Building fault trees using a top down approach

This example was for illustration purposes. This is because the example involved building a fault tree from a FMEA, which while possible would not be how a fault tree is typically done. If one were normally building a fault tree, one would use a top down approach. The end result would be the same. Thus, the main error types are:

Lab error     OR Complaints     OR hazards         OR harm to patient         OR harm to operator     OR others

Expanding the harm to patient

Lab error     OR Complaints     OR hazards         OR harm to patient             OR outlier result             OR patient ID mix up

Expanding the outlier event, with help of a process flowchart

Lab error     OR Complaints     OR hazards         OR harm to patient             OR outlier result                 OR Interference                     OR HAMA interference                 OR Random noise

Continuing with this tree would give the same results as above. Note that the process flowchart does not help with all parts of the fault tree.
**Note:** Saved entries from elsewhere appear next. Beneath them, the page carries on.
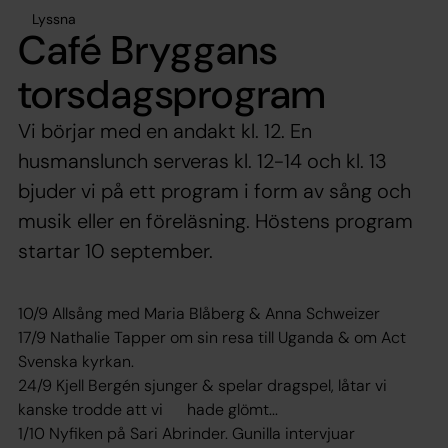
Lyssna
Café Bryggans
torsdagsprogram
Vi börjar med en andakt kl. 12. En
husmanslunch serveras kl. 12-14 och kl. 13
bjuder vi på ett program i form av sång och
musik eller en föreläsning. Höstens program
startar 10 september.
10/9 Allsång med Maria Blåberg & Anna Schweizer
17/9 Nathalie Tapper om sin resa till Uganda & om Act
Svenska kyrkan.
24/9 Kjell Bergén sjunger & spelar dragspel, låtar vi
kanske trodde att vi hade glömt...
1/10 Nyfiken på Sari Abrinder. Gunilla intervjuar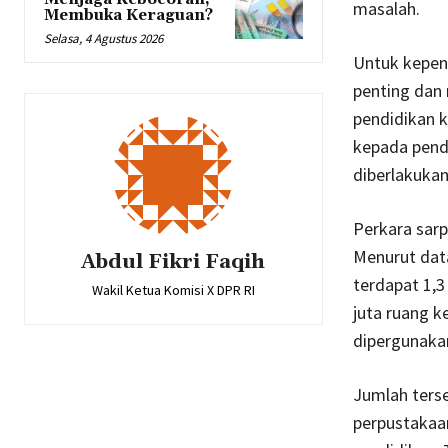
masalah.
Membuka Keraguan?
Selasa, 4 Agustus 2026
Untuk kepent
penting dan 
pendidikan k
kepada pendi
diberlakukan
Perkara sarp
Menurut dat
Abdul Fikri Faqih
terdapat 1,3
Wakil Ketua Komisi X DPR RI
juta ruang ke
dipergunakan
Jumlah terse
perpustakaan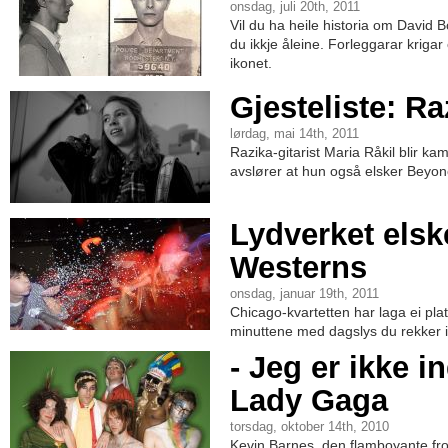
onsdag, juli 20th, 2011
Vil du ha heile historia om David B
du ikkje åleine. Forleggarar kriga
ikonet.
Gjesteliste: Ra
lørdag, mai 14th, 2011
Razika-gitarist Maria Råkil blir k
avslører at hun også elsker Beyonc
Lydverket elsk
Westerns
onsdag, januar 19th, 2011
Chicago-kvartetten har laga ei pla
minuttene med dagslys du rekker i
- Jeg er ikke i
Lady Gaga
torsdag, oktober 14th, 2010
Kevin Barnes, den flamboyante fron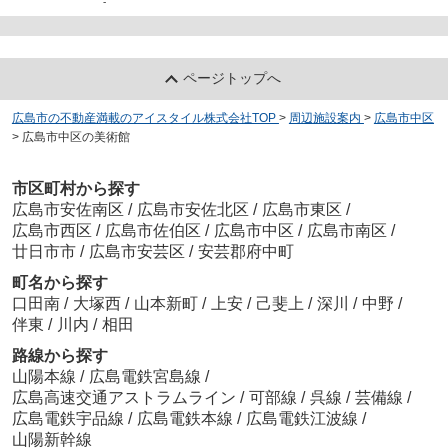
-
ページトップへ
広島市の不動産満載のアイスタイル株式会社TOP
>
周辺施設案内
>
広島市中区
>
広島市中区の美術館
市区町村から探す
広島市安佐南区
/
広島市安佐北区
/
広島市東区
/
広島市西区
/
広島市佐伯区
/
広島市中区
/
広島市南区
/
廿日市市
/
広島市安芸区
/
安芸郡府中町
町名から探す
口田南
/
大塚西
/
山本新町
/
上安
/
己斐上
/
深川
/
中野
/
伴東
/
川内
/
相田
路線から探す
山陽本線
/
広島電鉄宮島線
/
広島高速交通アストラムライン
/
可部線
/
呉線
/
芸備線
/
広島電鉄宇品線
/
広島電鉄本線
/
広島電鉄江波線
/
山陽新幹線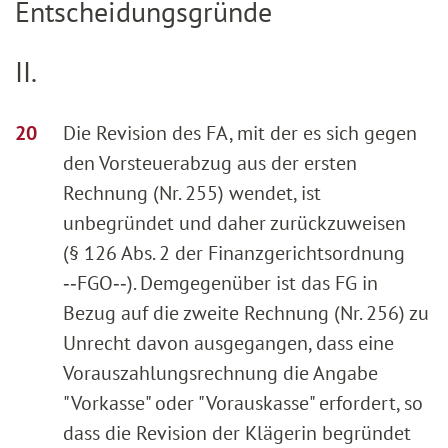
Entscheidungsgründe
II.
Die Revision des FA, mit der es sich gegen
den Vorsteuerabzug aus der ersten
Rechnung (Nr. 255) wendet, ist
unbegründet und daher zurückzuweisen
(§ 126 Abs. 2 der Finanzgerichtsordnung
‑‑FGO‑‑). Demgegenüber ist das FG in
Bezug auf die zweite Rechnung (Nr. 256) zu
Unrecht davon ausgegangen, dass eine
Vorauszahlungsrechnung die Angabe
"Vorkasse" oder "Vorauskasse" erfordert, so
dass die Revision der Klägerin begründet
  1. The Basics of Healthcare Failure Mode and Effect Analysis, available at
  2. Parkes JL, Slatin SL, Pardo S, and Ginsberg BH. A new consensus error grid to evaluate the clinical significance of inaccuracies in the measurement of blood glucose. Diabetes Care 2000;23:1143-1148.
  3. Rotmensch S, Cole LA. False diagnosis and needless therapy of presumed malignant disease in women with false-positive human chorionic gonadotropin concentrations Lancet. 2000;355:712-5.